Erst die Beteiligung der Europäischen Investitionsbank zog weitere Investoren an, glaubt Amin: „Die EIB war die erste Finanzierungsinstitution, die Interesse an unserem Projekt gezeigt hat. Ohne ihre Beteiligung hätte die Mitteleinwerbung nicht geklappt.“
Afrikanische Talente wandern ins Ausland ab
Ägyptens Universitäten bringen jedes Jahr Tausende talentierte Informatiker und Ingenieure hervor. Da es im Land jedoch kaum Arbeitsmöglichkeiten gibt, gehen viele von ihnen im Ausland auf Jobsuche, etwa in Dubai. Nach Angaben der Weltbank liegt die Jugendarbeitslosigkeit in Ägypten bei 34 Prozent.
Seit sich in der Region eine Start-up-Szene entwickelt, wandern weniger Talente ab. Zehn Prozent des Sawari North Africa Fund gehen an Flat6Labs, ein von Sawari Ventures eingerichtetes Gründerzentrum, das regionale Start-ups begleitet und sie mit einem großen Mentoren-Netz in Kontakt bringt.
Innovationen fördern
Mit ihrer Beteiligung am neuen Fonds von Sawari Ventures unterstützt die Europäische Investitionsbank erstmals ein Projekt aus der Risikokapitalfazilität der Resilienzinitiative. Dabei kombiniert die Bank eigene Mittel mit Geldern anderer Geber. Acht EU-Länder – Kroatien, Italien, Litauen, Luxemburg, Italien, die Slowakei, Slowenien und das Vereinigte Königreich – haben dafür insgesamt 25 Millionen Euro bereitgestellt.

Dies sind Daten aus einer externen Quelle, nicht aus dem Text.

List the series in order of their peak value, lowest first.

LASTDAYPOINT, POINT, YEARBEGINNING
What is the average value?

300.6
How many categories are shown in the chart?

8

Felix Knidlberger, bei der EIB für Kapitalbeteiligungen zuständig, ist sich sicher: Ohne diese Geber wäre die Beteiligung am Fonds nicht zustande gekommen. „Risikokapital hat ein höheres Verlustrisiko. Deshalb darf die Bank dafür nur begrenzt eigene Mittel einsetzen. Folglich waren wir auf die Gebermittel angewiesen.“
Nun könnte man fragen, warum Start-ups nicht einfach einen Kredit aufnehmen. Aber Amin winkt ab. Zusätzliche Schulden würden Unternehmer von Innovationen abhalten: „Wer unter einer Schuldenlast ächzt, geht ungern Risiken ein und bleibt lieber beim Bewährten.“
Der Uber unter den Bussen
Mit der ersten Investition aus dem North Africa Fund I unterstützte Sawari Ventures ein ägyptisches Busunternehmen namens Swvl (gesprochen: „Swiffel“). Das Unternehmen betreibt in den beiden größten Städten des Landes – Alexandria und Kairo – mehr als 650 Buslinien. Damit will es gegen ein eklatantes Problem angehen: zu viele Autos und zu wenig öffentliche Verkehrsmittel.

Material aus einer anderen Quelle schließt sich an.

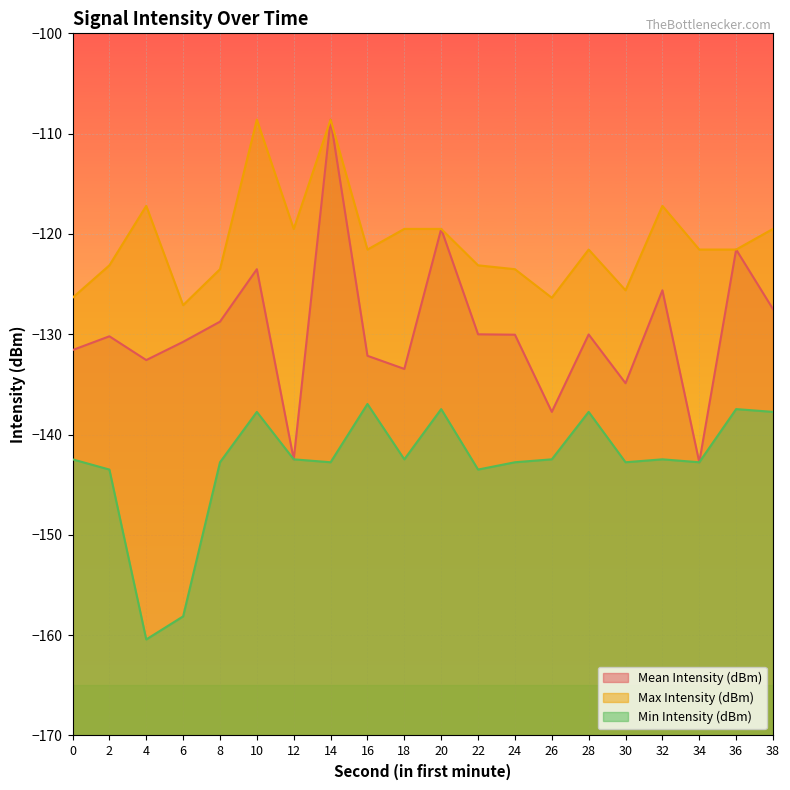

The Max Intensity (dBm) series shows -74.9 at 34. True or false?

False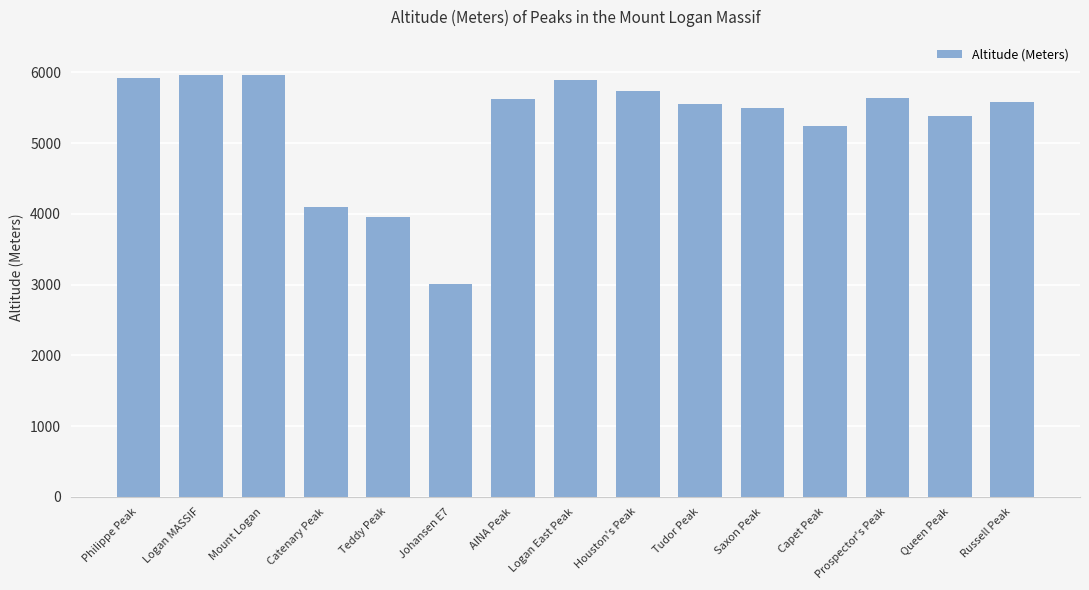

What is the smallest value displayed?

3015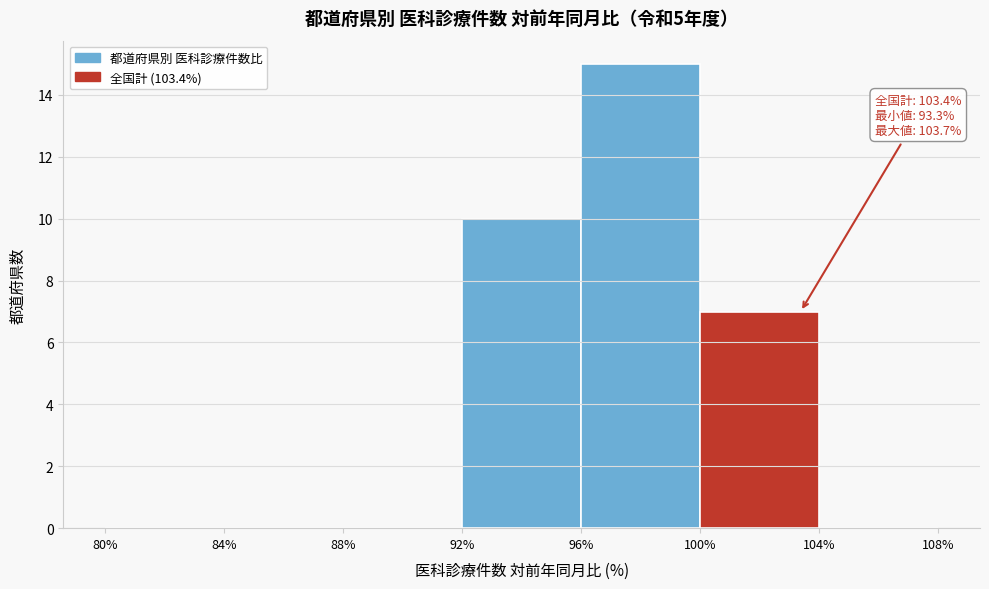

Over which range of the x-axis is the bar tallest?

96% to 100%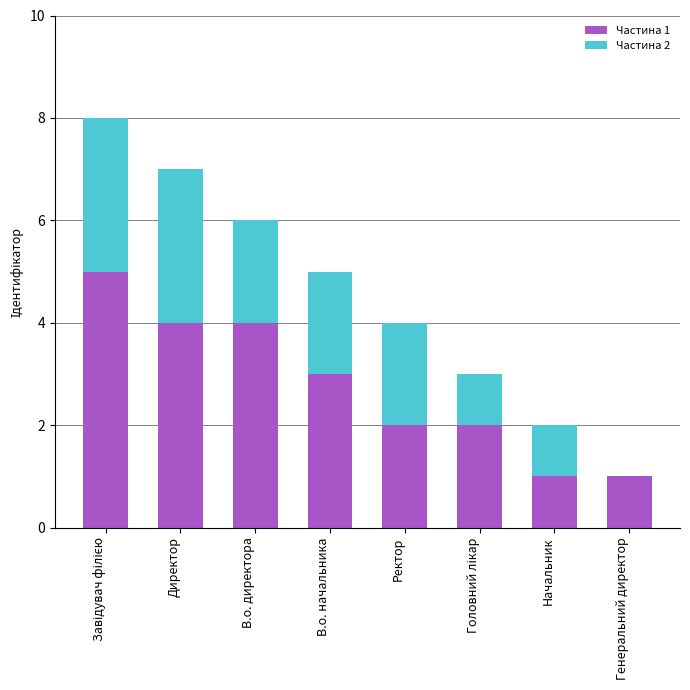

True or false: Частина 1 has a value of 4 at В.о. начальника.

False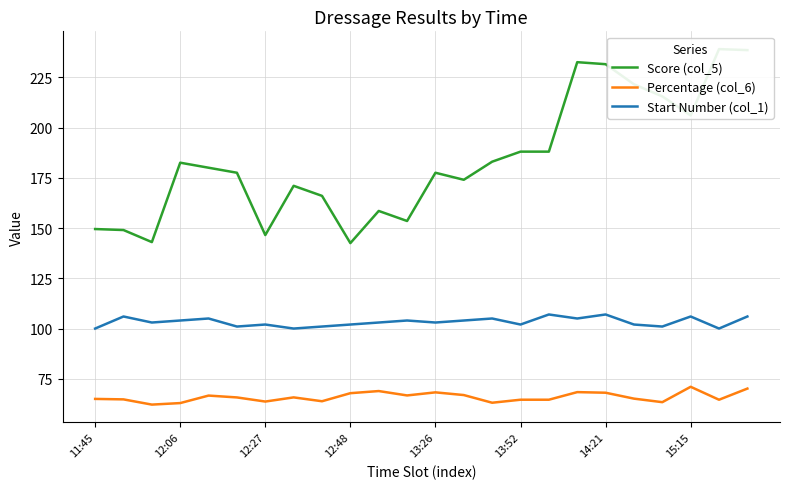

What is the difference between the highest and lowest values at 11?

86.8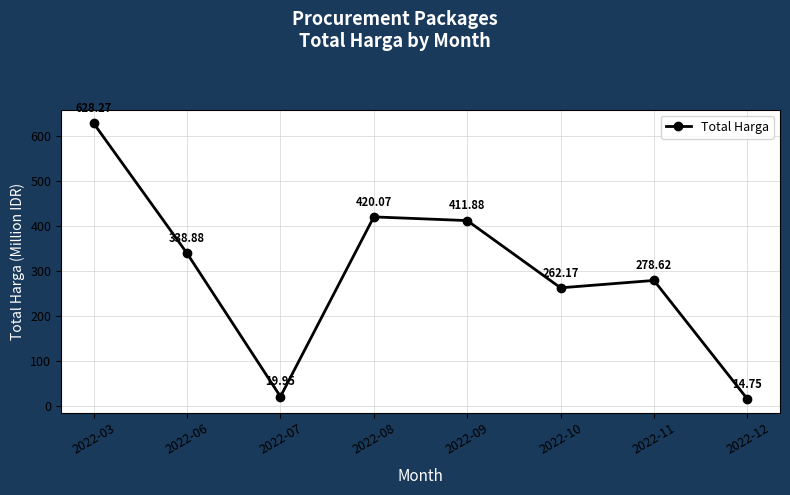

How many categories are shown in the chart?

8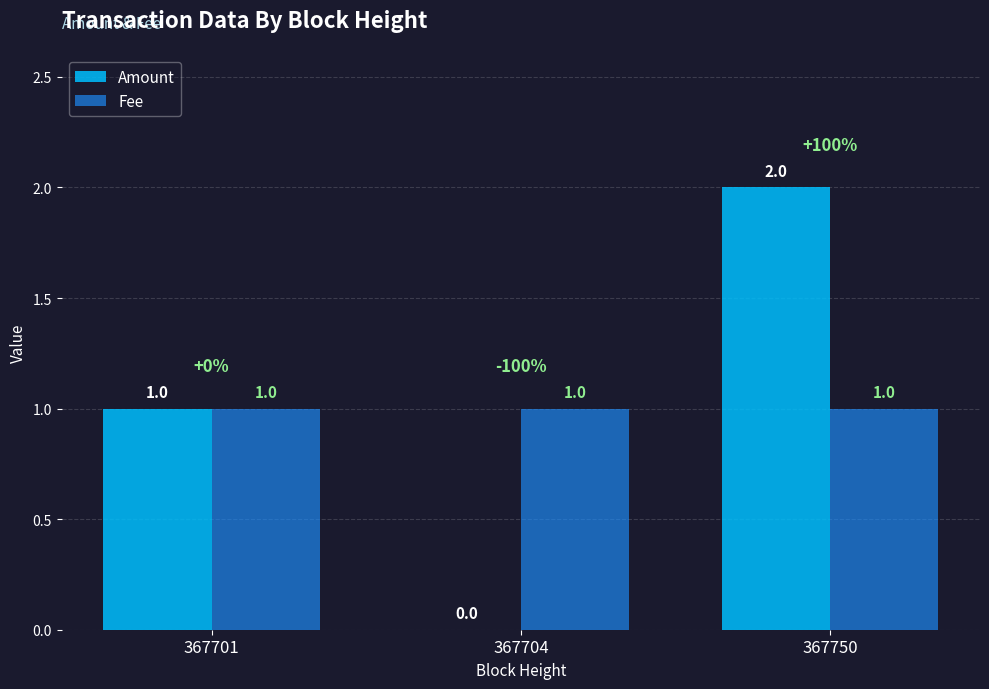

Where is Amount nearest to the value 1?

367701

Swvl bezeichnet sich gern als „Uber unter den Bussen“. Über seine mobile App können Fahrgäste Busfahrern in Echtzeit signalisieren, wo sie zusteigen möchten. Bezahlt wird auch über die App. So können sich die Fahrer ganz auf die Straße konzentrieren. Seit Jahresbeginn ist Swvl auch in Kenia aktiv. Weitere afrikanische Märkte sollen dazukommen.
Auch Knidlberger will die App von Swvl herunterladen, bevor er das nächste Mal nach Afrika fliegt.